#### [What is required]
Send back the data below exactly. Drop every picture.

#### [Data excerpts]
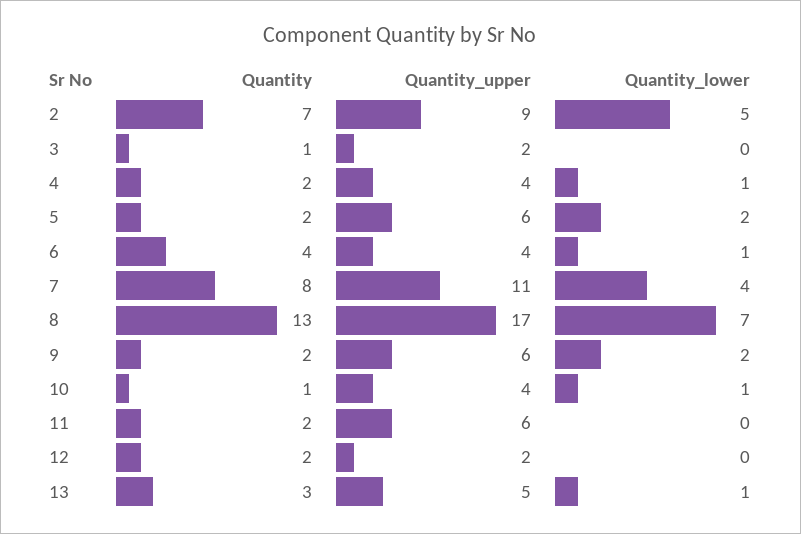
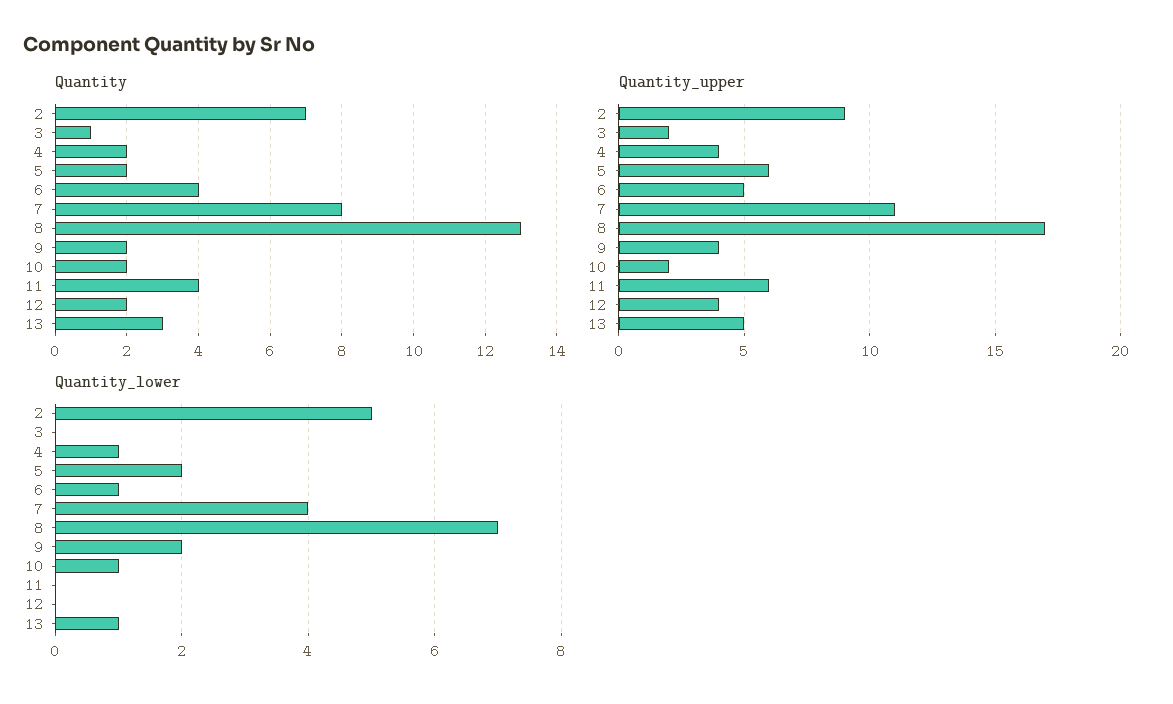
  {
    "Quantity": {
      "2": 7,
      "3": 1,
      "4": 2,
      "5": 2,
      "6": 4,
      "7": 8,
      "8": 13,
      "9": 2,
-     "10": 1,
+     "10": 2,
-     "11": 2,
+     "11": 4,
      "12": 2,
      "13": 3
    },
    "Quantity_upper": {
      "2": 9,
      "3": 2,
      "4": 4,
      "5": 6,
-     "6": 4,
+     "6": 5,
      "7": 11,
      "8": 17,
-     "9": 6,
+     "9": 4,
-     "10": 4,
+     "10": 2,
      "11": 6,
-     "12": 2,
+     "12": 4,
      "13": 5
    },
    "Quantity_lower": {
      "2": 5,
      "3": 0,
      "4": 1,
      "5": 2,
      "6": 1,
      "7": 4,
      "8": 7,
      "9": 2,
      "10": 1,
      "11": 0,
      "12": 0,
      "13": 1
    }
  }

#### [Solution to the problem]
  {
    "Quantity": {
      "2": 7,
      "3": 1,
      "4": 2,
      "5": 2,
      "6": 4,
      "7": 8,
      "8": 13,
      "9": 2,
-     "10": 1,
+     "10": 2,
-     "11": 2,
+     "11": 4,
      "12": 2,
      "13": 3
    },
    "Quantity_upper": {
      "2": 9,
      "3": 2,
      "4": 4,
      "5": 6,
-     "6": 4,
+     "6": 5,
      "7": 11,
      "8": 17,
-     "9": 6,
+     "9": 4,
-     "10": 4,
+     "10": 2,
      "11": 6,
-     "12": 2,
+     "12": 4,
      "13": 5
    },
    "Quantity_lower": {
      "2": 5,
      "3": 0,
      "4": 1,
      "5": 2,
      "6": 1,
      "7": 4,
      "8": 7,
      "9": 2,
      "10": 1,
      "11": 0,
      "12": 0,
      "13": 1
    }
  }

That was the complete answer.